L’expression « un espace » nous indique que nous n’avons pas affaire ici au concept transcendantal de matière. Transcendentalement, la matière est dans l’espace, elle n’est pas dans « un espace », c’est-à-dire dans une partie de l’espace. La matière en tant qu’elle remplit « un espace », c’est-à-dire une partie de l’espace, c’est la matière déterminée selon la philosophie de la nature, autrement dit la matière au sens de la physique, ce n’est pas la matière au sens de la philosophie transcendantale. Croire que nous avons ici le concept ontologique de matière chez Kant, c’est faire fausse route, puisque ce concept physique de la matière présuppose son concept transcendantal comme substance des phénomènes externes.

Le résultat de l’interprétation kantienne est de limiter strictement l’usage du concept de matière.

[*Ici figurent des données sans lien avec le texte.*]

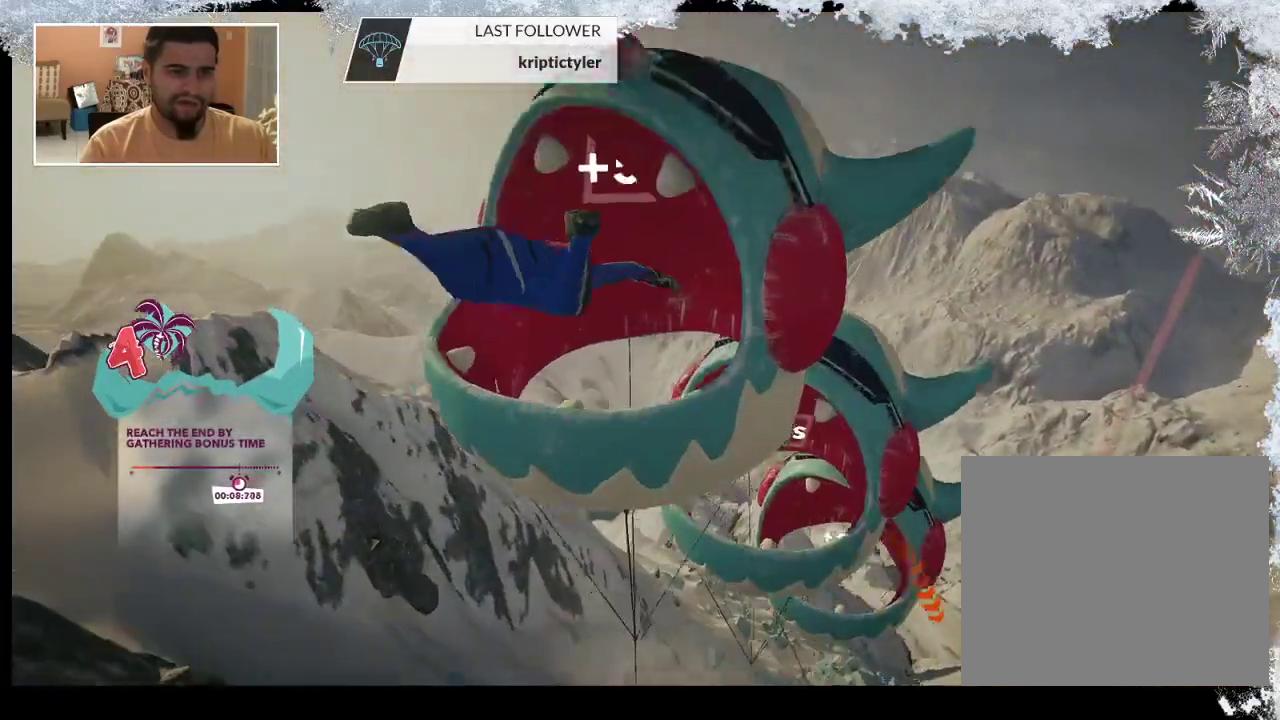
{"buttons": [], "left_stick": "right", "right_stick": "down-right", "events": [[67, "right_stick", "down-right"], [100, "left_stick", "right"], [433, "right_stick", "center"], [500, "right_stick", "down-right"]]}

Nous ne pouvons parler de matière qu’en rapport à une perception possible et à une connaissance possible. Le concept de matière est donc exclusivement un concept transcendantal et comme tel il ne peut pas permettre de se prononcer sur ce que sont les choses en elles-mêmes si nous admettons qu’il existe des choses en elles-mêmes. Dans la réduction transcendantale du concept de matière, Kant avalise à sa façon l’interdit de Berkeley : la matière n’est pas le substrat de choses indépendantes de notre perception. Mais alors que Berkeley rejetait le concept de matière en évitant d’affronter la question des passages, Kant restaure le concept de matière en l’intériorisant au sujet. Certes, la matière est bien la substance des phénomènes des sens externes, mais transcendentalement, les phénomènes externes sont en nous et la matière est donc en nous. Autrement dit le sujet comme esprit est ce sur quoi repose la matière elle-même comme détermination transcendantale des objets de l’expérience externe. En restaurant le concept de matière, Kant pose à nouveau la question qui avait conduit Aristote à établir l’exigence d’un sujet. Toutefois il la pose en en inversant les termes et demeure au fond fidèle à la substantialisation moderne de la matière complètement étrangère à Aristote. Chez Aristote, il faut le répéter, la matière n’est pas un quelque chose, elle est la chose sensible dans son être en puissance. Chez Kant, comme chez Descartes, Locke, Leibniz etc, la matière, même transcendentalisée demeure un quelque chose. La compréhension kantienne de la matière demeure à ce titre une compréhension chosale de la matière, même si la chose visée n’est pas une chose en soi.

François Loiret, Strasbourg-Colmar 2008, tous droits réservés.